Both the Yukon and QX80 have child safety locks to prevent children from opening the rear doors. The Yukon has power child safety locks, allowing the driver to activate and deactivate them from the driver's seat and to know when they're engaged. The QX80’s child locks have to be individually engaged at each rear door with a manual switch. The driver can’t know the status of the locks without opening the doors and checking them.
When descending a steep, off-road slope, the Yukon 4WD’s optional Hill Descent Control allows you to creep down safely. The QX80 doesn’t offer Hill Descent Control.

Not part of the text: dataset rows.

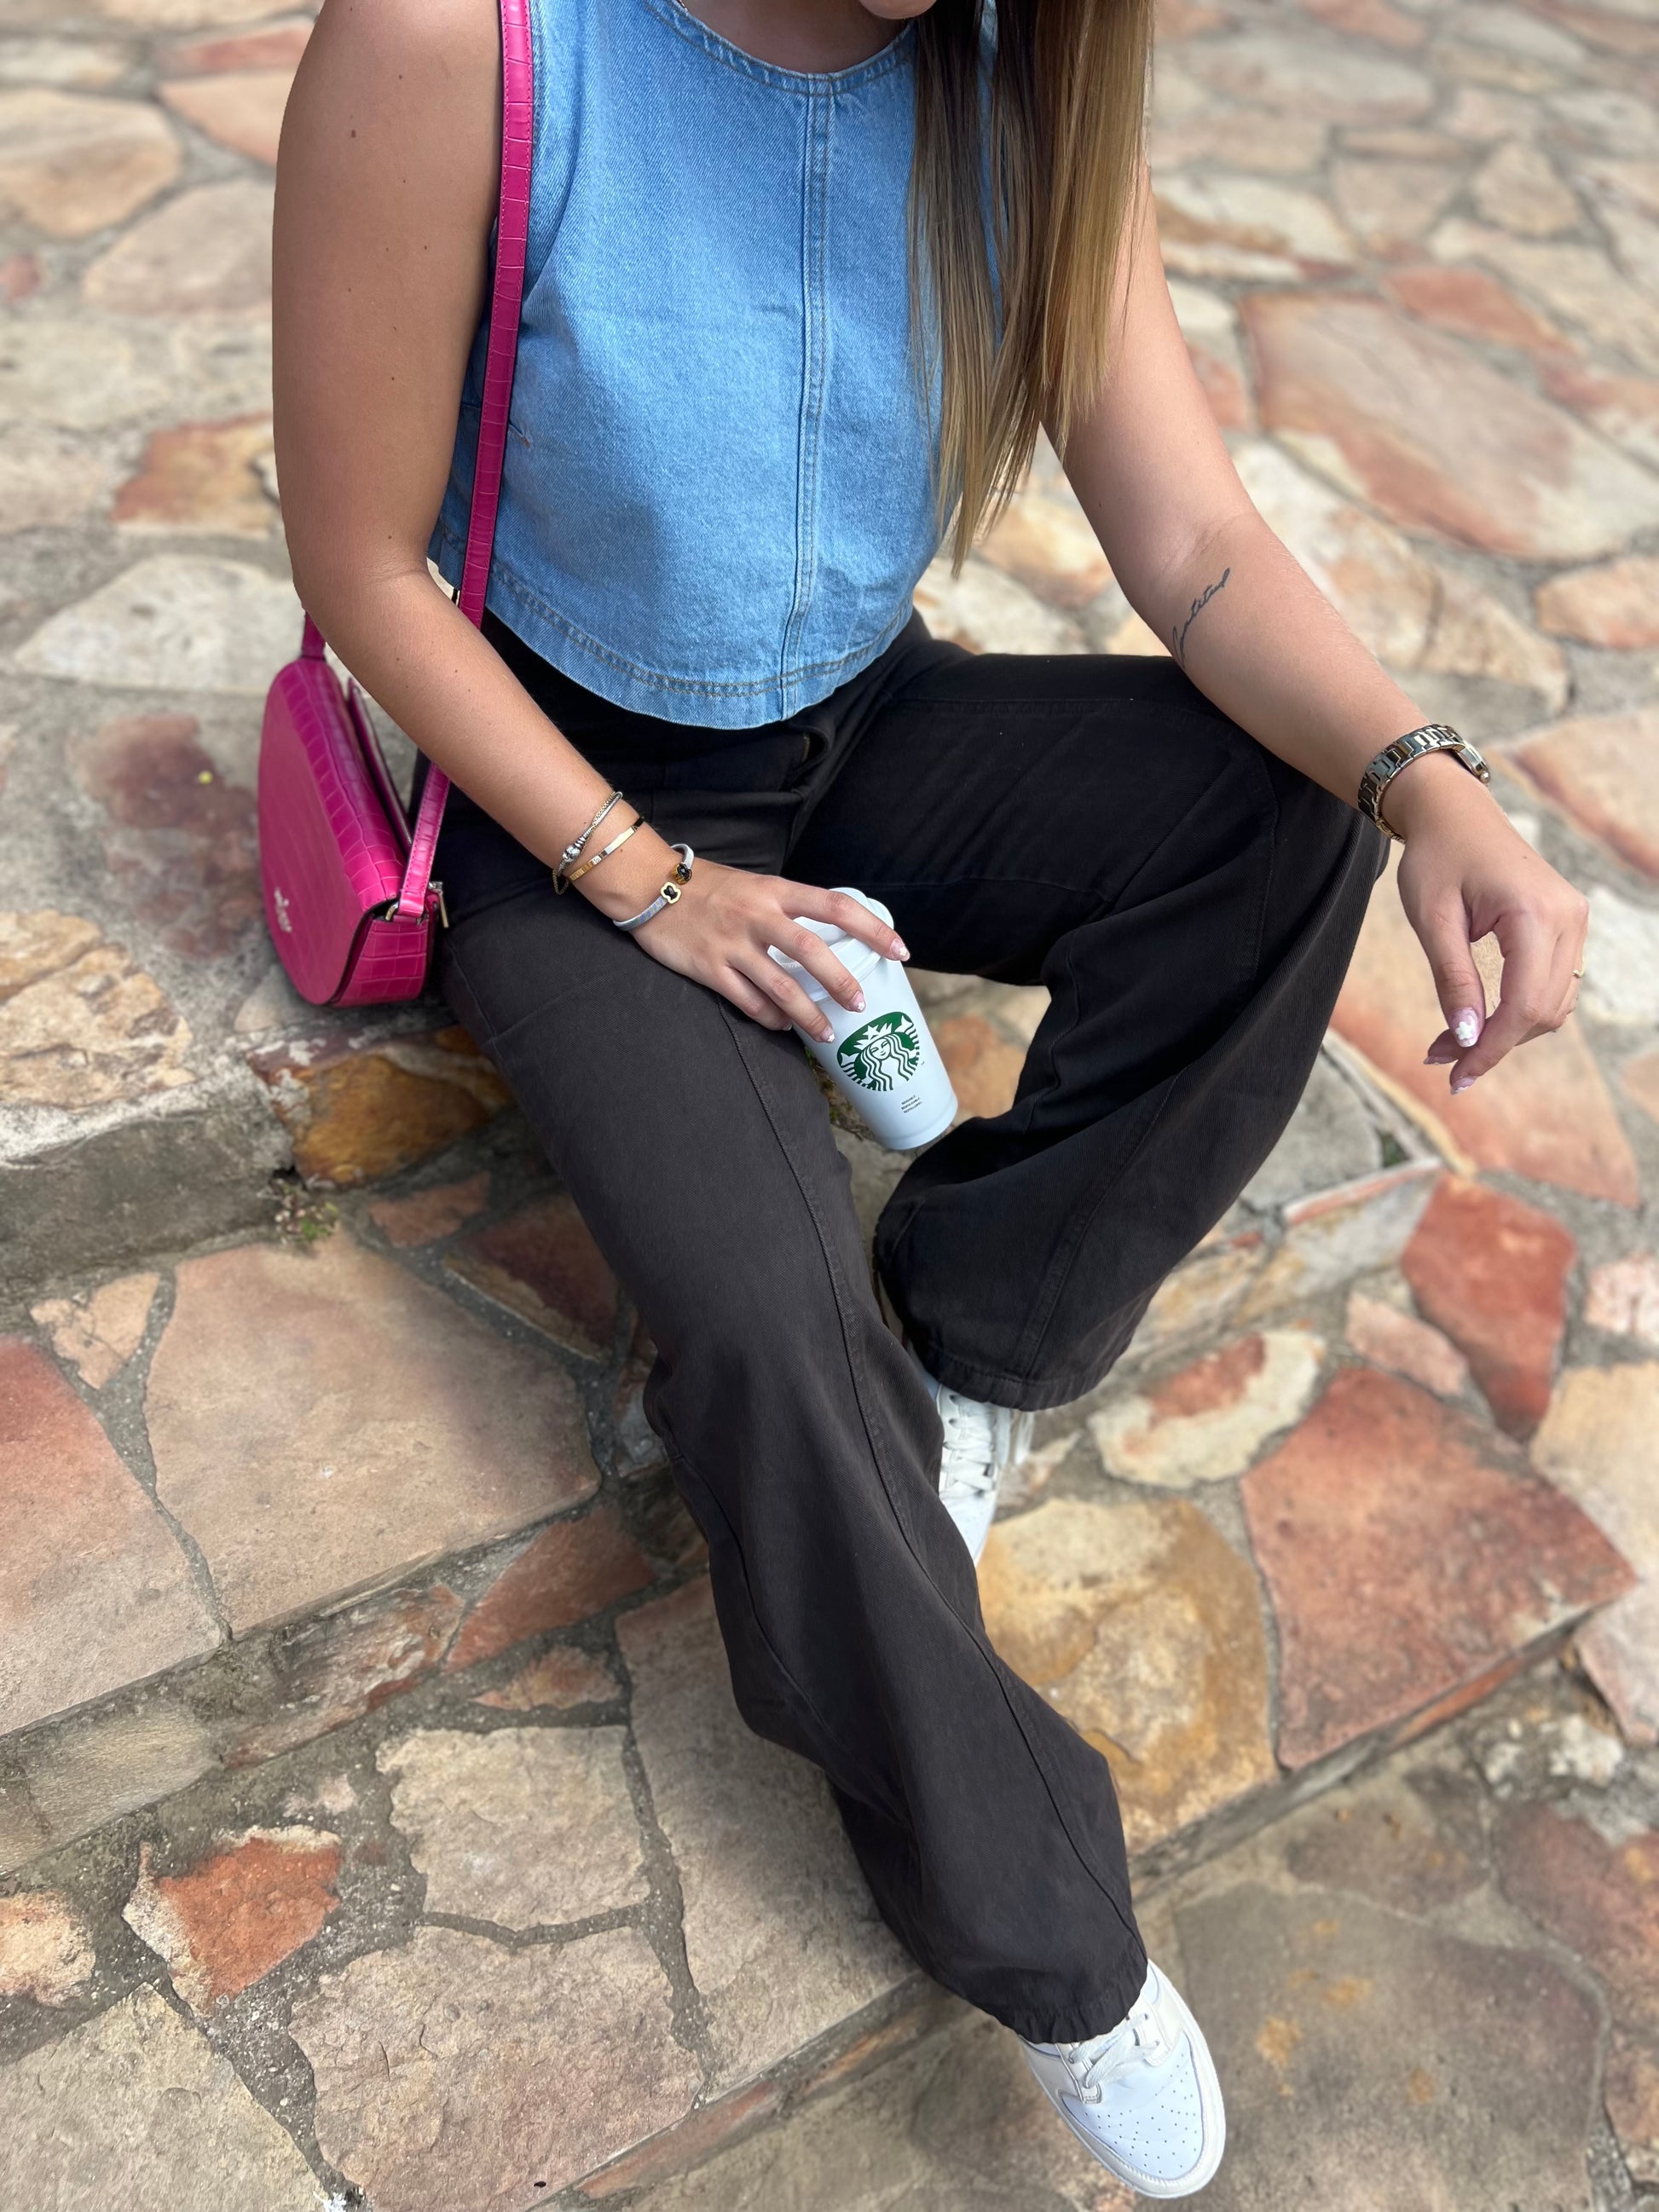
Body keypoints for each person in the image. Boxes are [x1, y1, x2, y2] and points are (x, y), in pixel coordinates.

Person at [272, 0, 1588, 2193]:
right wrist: (653, 881)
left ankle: (978, 1341)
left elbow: (1192, 535)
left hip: (862, 718)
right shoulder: (461, 38)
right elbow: (362, 564)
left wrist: (1425, 774)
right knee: (771, 1334)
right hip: (564, 790)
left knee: (1287, 816)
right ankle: (1041, 1932)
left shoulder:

A passive infrared night vision system optional on the Yukon Ultimate helps the driver to more easily detect people, animals or other objects in front of the vehicle at night. Using an infrared camera to detect heat, the system then displays the image on a monitor in the dashboard. The QX80 doesn’t offer a night vision system.
Both the Yukon and QX80 have Rear Cross Traffic Alert, but the Yukon has Rear Cross Traffic Braking (automatically applies the brakes) to better prevent a collision when backing near traffic. The QX80’s Rear Cross Traffic Alert doesn’t automatically brake.
Both the Yukon and the QX80 have standard driver and passenger frontal airbags, front side-impact airbags, front seat center airbag, side-impact head airbags, front seatbelt pretensioners, height adjustable front shoulder belts, four-wheel antilock brakes, traction control, electronic stability systems to prevent skidding, crash mitigating brakes, daytime running lights, lane departure warning systems, blind spot warning systems, around view monitors, rear cross-path warning, available all wheel drive and driver alert monitors.